The Circuits and Systems for Communications and Sensing (CSCS) program supports the key role of electrical engineering in future communications, sensing, circuits, and signal processing. The program's main goal is to advance next-generation systems that integrate communication, sensing, and computation with physical domains, from the nano- to the macro-scale. CSCS covers a wide range of fields and topics, with a focus on both classical and quantum aspects. The program addresses the need for spectrum sharing and resilient connectivity. It also advances national priorities such as quantum engineering, biotechnology and artificial intelligence (AI). Ultimately, CSCS aims to create innovative solutions to spur economic growth, improve lives, and address national challenges.​

Biomedical Sensing Systems ​

CSCS supports research on sensing and imaging for health care.​ These technologies can be used to prevent, diagnose and treat diseases. Novel sensing research can advance implantable and wearable biomedical devices. It enables personalized medicine and the management of chronic illness.

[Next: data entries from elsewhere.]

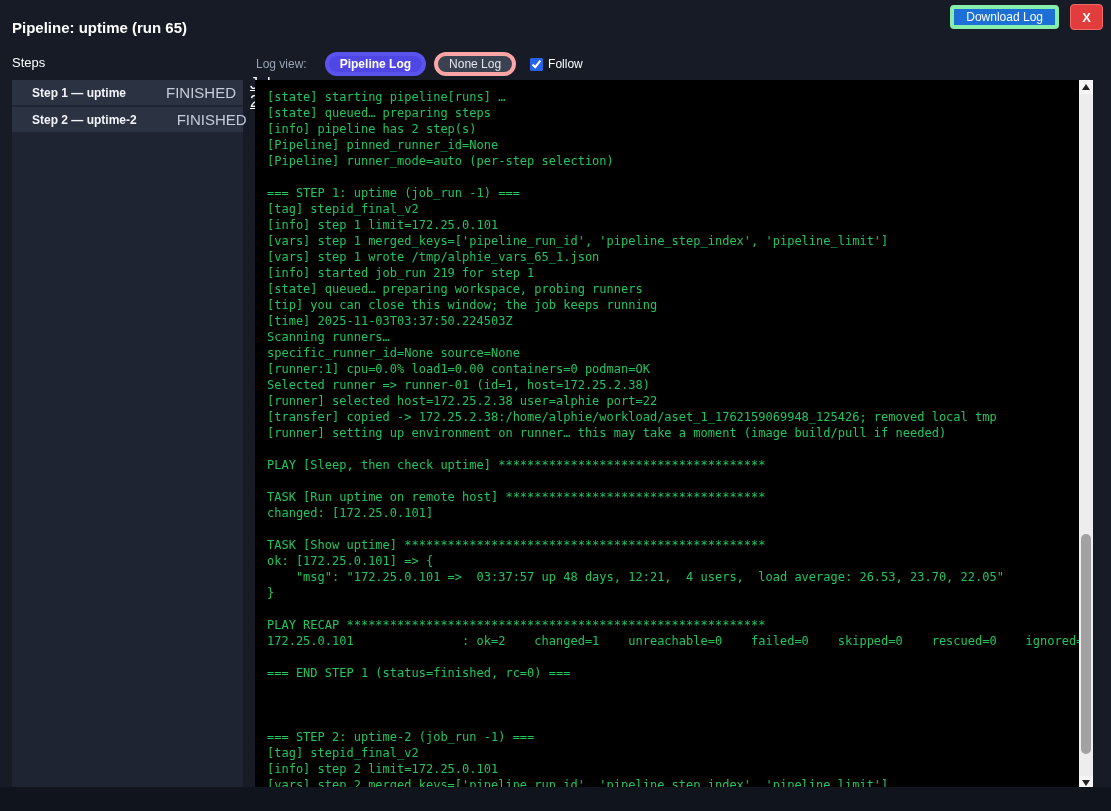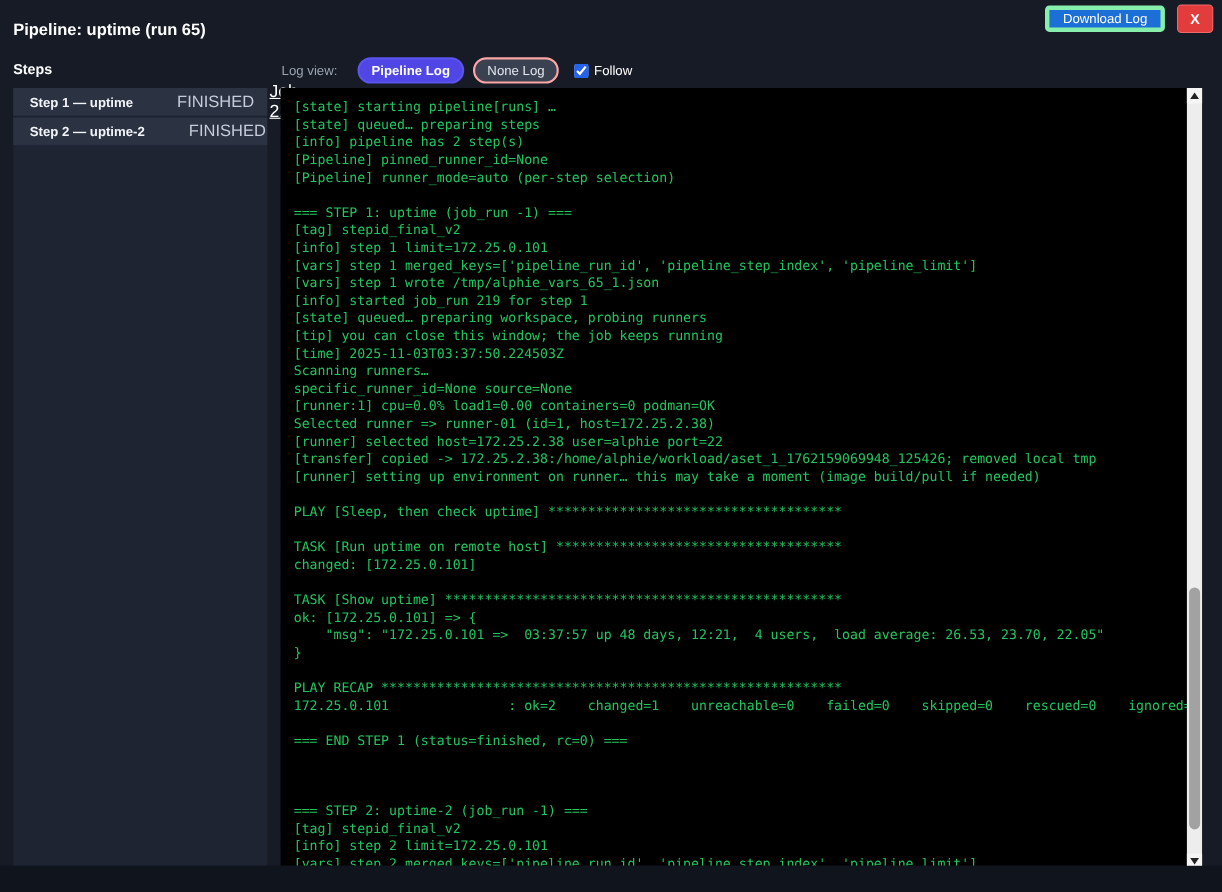--- a/index.html
+++ b/index.html
@@ -29,7 +29,7 @@
   
   .steps-heading {
     position:absolute; left:12px; top:55px;
-    font-size:13px; font-weight:bold; color:#ffffff;
+    font-size:13px; font-weight:normal; color:#ffffff;
   }
   .steps-panel {
     position:absolute; left:12px; top:80px; width:231px; height:710px;

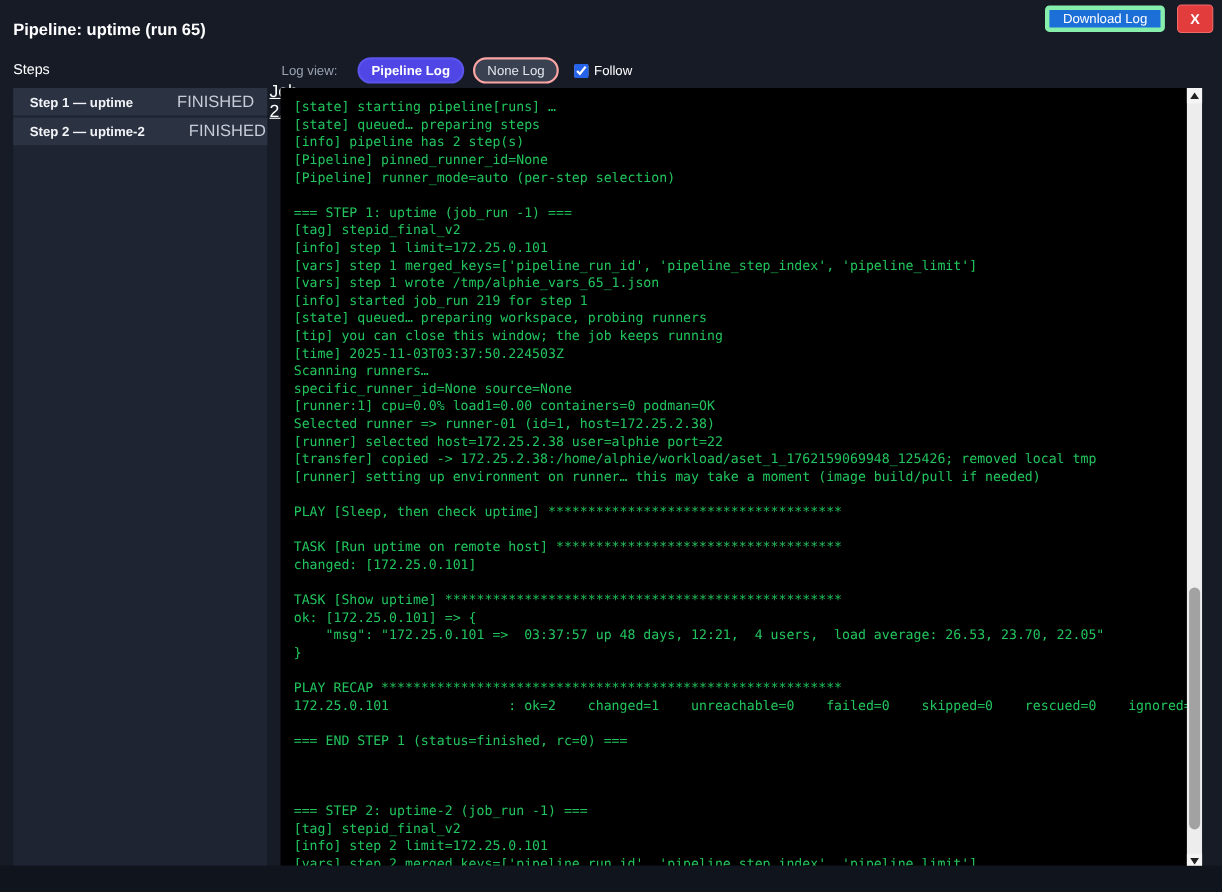--- a/index.html
+++ b/index.html
@@ -52,7 +52,7 @@
   .btn-toggle {
     height:24px; padding:0 11px; border-radius:12px;
     font-size:12px; font-family:"Liberation Sans", sans-serif; cursor:pointer;
-    background:#3a4150; color:#e2e6ee; border:2px solid #fca5a5;
+    background:#3a4150; color:#e2e6ee; border:4px solid #fca5a5;
   }
   .btn-toggle.active {
     background:#4f46e5; border-color:#5b54ec; color:#ffffff; font-weight:bold;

CSCS also invests in quantum sensors for ultra precise measurement and imaging, which promise breakthroughs in biology and medicine.

Communication Systems

CSCS research in communication systems advances 6G and beyond wireless networks and ultra high-speed internet. Research on terahertz wave and optical wave technologies offers far greater bandwidth and speed.​ Uses range from mobile communication and radar to aerospace and manufacturing. As these systems grow into intelligent ecosystems, smarter connectivity and more secure communication become possible.​ A key new area is secure quantum communication systems. CSCS supports research on quantum repeaters, entanglement distribution, and other quantum-based approaches.

Signal Processing ​

The modern world relies on signal processing. It is used in telecommunications, computational imaging, AI, and biotechnology. Signal processing involves techniques that manipulate, analyze, and optimize signals in communication and sensing systems. Techniques bridge hardware and computational algorithms to efficiently transmit, extract, and interpret data. Quantum signal processing represents a new frontier. It builds on phenomena like superposition, entanglement, and quantization to move beyond classical limits in information handling. Such methods allow signals to be processed in multiple states at once, enabling faster computation and better security. Machine learning can further improve signal processing, enabling new applications in sensing, communications, and circuit design.

Circuits and Antennas 

CSCS advances the design of compact and energy-efficient system components. These components are crucial for many parts of everyday life; they make much of today’s AI, communications, energy, transportation, health care, and robotics possible.​ CSCS aims to achieve new capabilities in circuits and antennas for future communications, sensing, AI, and quantum systems. The program’s research spans analog, mixed-signal, and radio-frequency integrated circuits. It includes heterogeneously integrated semiconductor circuits and systems. It also includes brain-inspired circuits.​ New abilities in antenna systems will improve wireless, satellite, and mobile communications; they will also enhance integrated communications, sensing, and power delivery. ​

Together, these fields drive innovation in industry, shaping the future of technology and improving quality of life. ​

Partnerships: To speed discovery and innovation, NSF partners with federal agencies, industry, international groups, and others. Current opportunities are at NSF ENG Partnerships.

This program advances NSF’s mission as given in the NSF organic statute (42 U.S.C. 1861, et seq.).